Two NASA astronauts performed the first spacewalk of the year Friday at the International Space Station.
Flight engineers Anne McClain and Nick Hague began their excursion at 8:01 a.m. ET. The pair spent six hours and 39 minutes performing maintenance along the space station’s truss structure.
McClain and Hague replaced nickel-hydrogen batteries that power a section of the space station’s solar arrays with lithium-ion versions that NASA says are newer and more powerful. The agency said this work is part of a broader effort that first got underway in January 2017 to overhaul the space station’s power system.

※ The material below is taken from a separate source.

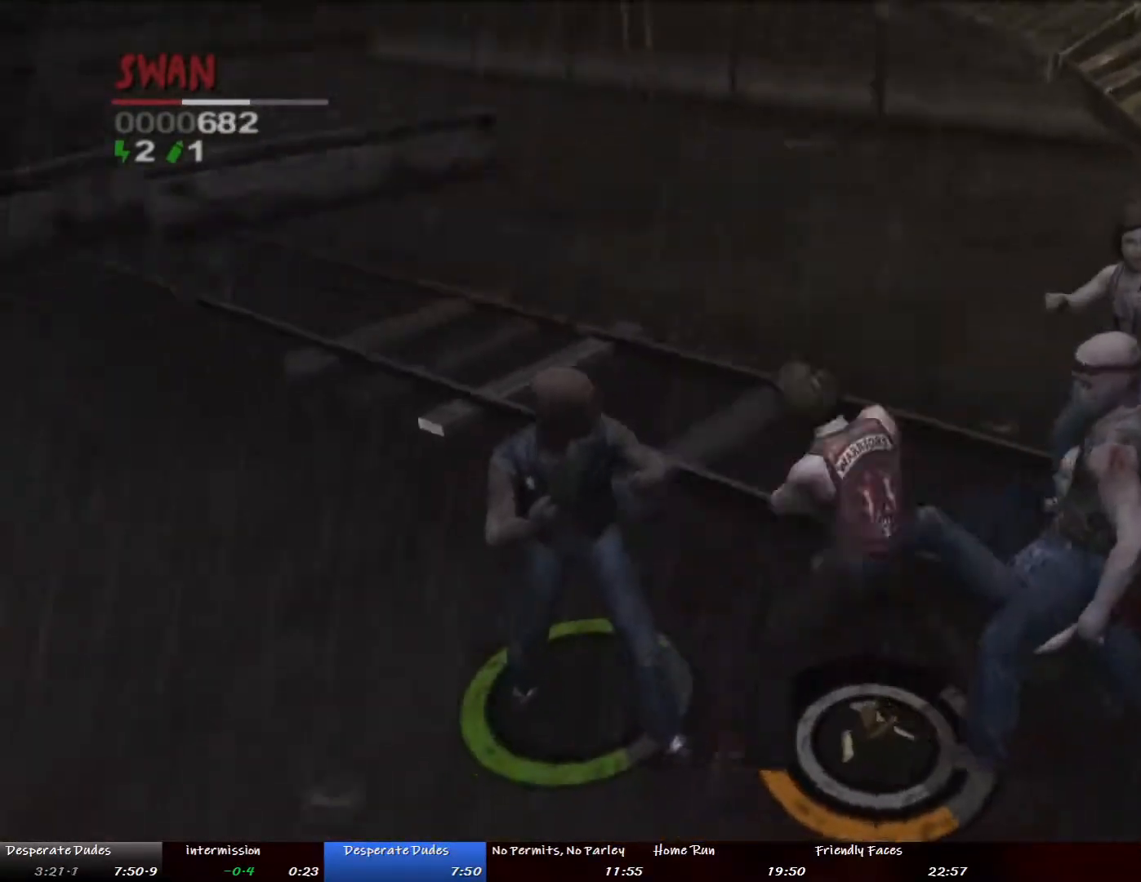
{"buttons": [], "left_stick": "up-left", "right_stick": "center", "button_events": [[184, "DPAD_DOWN", "down"], [351, "DPAD_DOWN", "up"]]}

Both McClain and Hague made their spacewalking debuts during today's outing. McClain launched to the station on her first trip to space in December 2018. Hague arrived at the space station on March 14. He was originally scheduled to fly to the station in October 2018, but a rocket malfunction shortly after liftoff forced his Russian-built Soyuz capsule to make an emergency return to Earth.
Next week, McClain will conduct her second spacewalk, but that excursion will be one for the history books. The outing will be NASA’s first all-female spacewalk. McClain will be joined on the spacewalk by fellow NASA astronaut Christina Koch and will be aided on the ground by flight directors Mary Lawrence and Kristen Facciol in Mission Control at the Johnson Space Center in Houston.